Segment Open

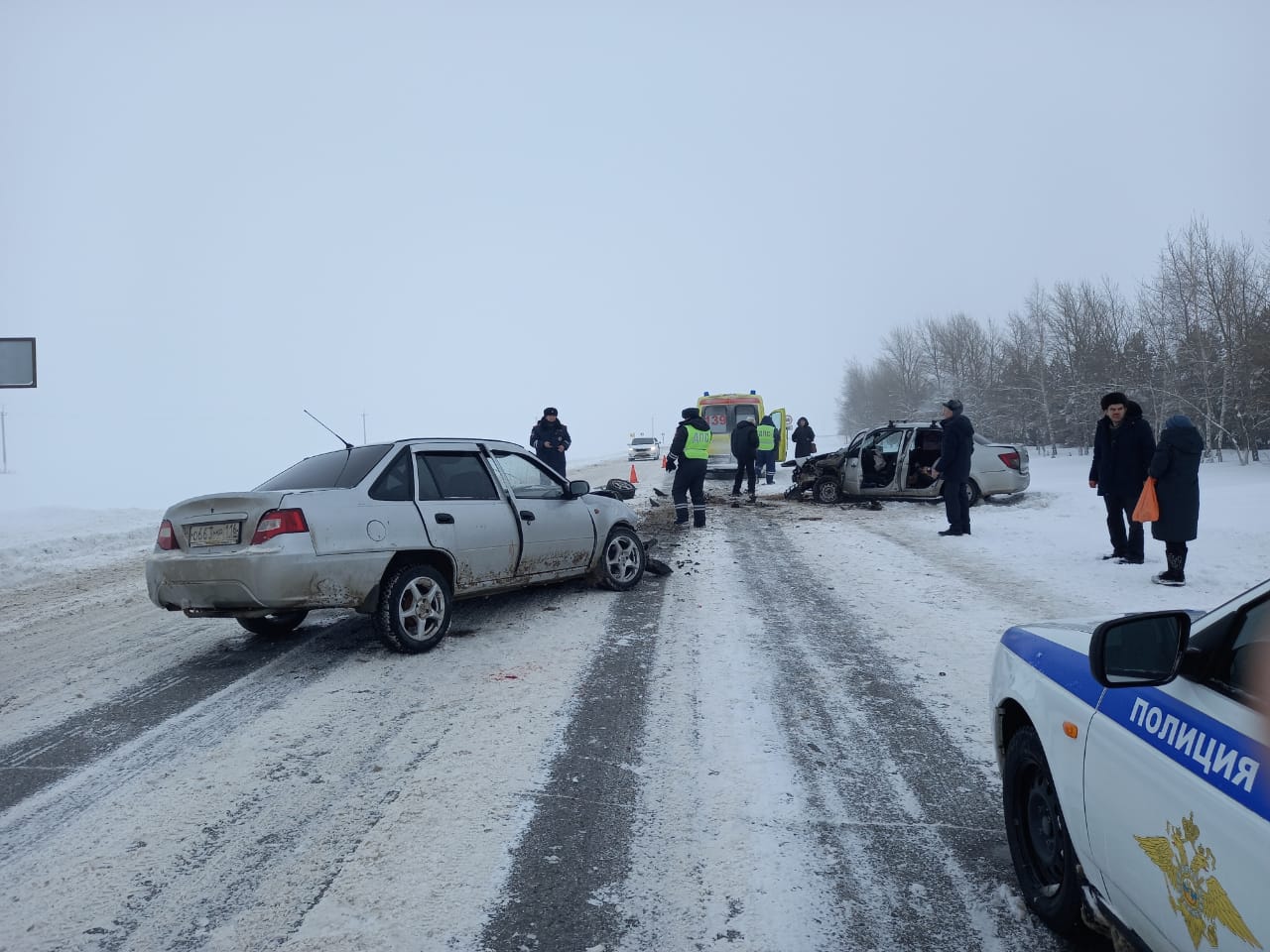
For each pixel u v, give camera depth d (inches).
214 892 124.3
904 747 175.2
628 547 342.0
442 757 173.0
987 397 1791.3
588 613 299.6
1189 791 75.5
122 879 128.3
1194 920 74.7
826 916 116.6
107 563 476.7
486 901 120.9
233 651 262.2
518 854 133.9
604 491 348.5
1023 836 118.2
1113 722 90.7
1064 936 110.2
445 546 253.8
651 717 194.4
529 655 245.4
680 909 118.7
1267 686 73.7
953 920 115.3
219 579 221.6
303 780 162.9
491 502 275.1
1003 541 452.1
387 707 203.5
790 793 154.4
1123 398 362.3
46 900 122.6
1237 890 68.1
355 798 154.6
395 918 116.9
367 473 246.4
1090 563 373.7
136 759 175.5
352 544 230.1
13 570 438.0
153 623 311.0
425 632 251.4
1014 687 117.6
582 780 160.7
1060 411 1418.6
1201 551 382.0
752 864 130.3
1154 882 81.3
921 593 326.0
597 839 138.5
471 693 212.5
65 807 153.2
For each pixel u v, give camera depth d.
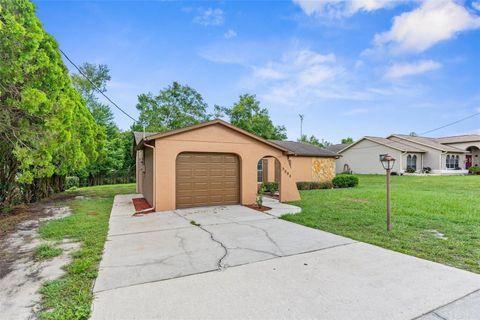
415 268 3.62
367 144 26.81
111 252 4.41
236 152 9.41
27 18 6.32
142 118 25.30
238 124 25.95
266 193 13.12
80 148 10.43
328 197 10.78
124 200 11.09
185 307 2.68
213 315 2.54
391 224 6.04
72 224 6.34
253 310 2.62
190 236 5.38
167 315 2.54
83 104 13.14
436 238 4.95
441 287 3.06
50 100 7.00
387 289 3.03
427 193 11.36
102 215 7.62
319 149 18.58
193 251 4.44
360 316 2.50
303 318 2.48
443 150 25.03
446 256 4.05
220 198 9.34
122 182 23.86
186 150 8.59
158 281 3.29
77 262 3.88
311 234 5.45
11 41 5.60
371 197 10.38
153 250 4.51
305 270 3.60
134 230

Segment Closed

PROBLEM REQUIREMENTS: Write the entries out in full and exactly, omitting every picture.

RESULT OF THE EXERCISE:
For each pixel u v, give camera depth d (inches).
214 892 124.3
904 747 175.2
628 547 342.0
442 757 173.0
987 397 1791.3
588 613 299.6
1189 791 75.5
122 879 128.3
1194 920 74.7
826 916 116.6
107 563 476.7
486 901 120.9
233 651 262.2
518 854 133.9
604 491 348.5
1023 836 118.2
1113 722 90.7
1064 936 110.2
445 546 253.8
651 717 194.4
529 655 245.4
680 909 118.7
1267 686 73.7
953 920 115.3
219 579 221.6
303 780 162.9
491 502 275.1
1003 541 452.1
387 707 203.5
790 793 154.4
1123 398 362.3
46 900 122.6
1237 890 68.1
355 798 154.6
395 918 116.9
367 473 246.4
1090 563 373.7
136 759 175.5
352 544 230.1
13 570 438.0
153 623 311.0
425 632 251.4
1014 687 117.6
582 780 160.7
1060 411 1418.6
1201 551 382.0
752 864 130.3
1154 882 81.3
921 593 326.0
597 839 138.5
471 693 212.5
65 807 153.2
For each pixel u v, give camera depth d.
415 268 3.62
367 144 26.81
111 252 4.41
236 152 9.41
27 18 6.32
142 118 25.30
238 124 25.95
266 193 13.12
80 148 10.43
328 197 10.78
124 200 11.09
185 307 2.68
213 315 2.54
391 224 6.04
72 224 6.34
253 310 2.62
190 236 5.38
167 315 2.54
83 104 13.14
436 238 4.95
441 287 3.06
50 100 7.00
387 289 3.03
427 193 11.36
102 215 7.62
319 149 18.58
193 251 4.44
360 316 2.50
303 318 2.48
443 150 25.03
446 256 4.05
220 198 9.34
122 182 23.86
186 150 8.59
158 281 3.29
77 262 3.88
311 234 5.45
11 41 5.60
371 197 10.38
153 250 4.51
305 270 3.60
134 230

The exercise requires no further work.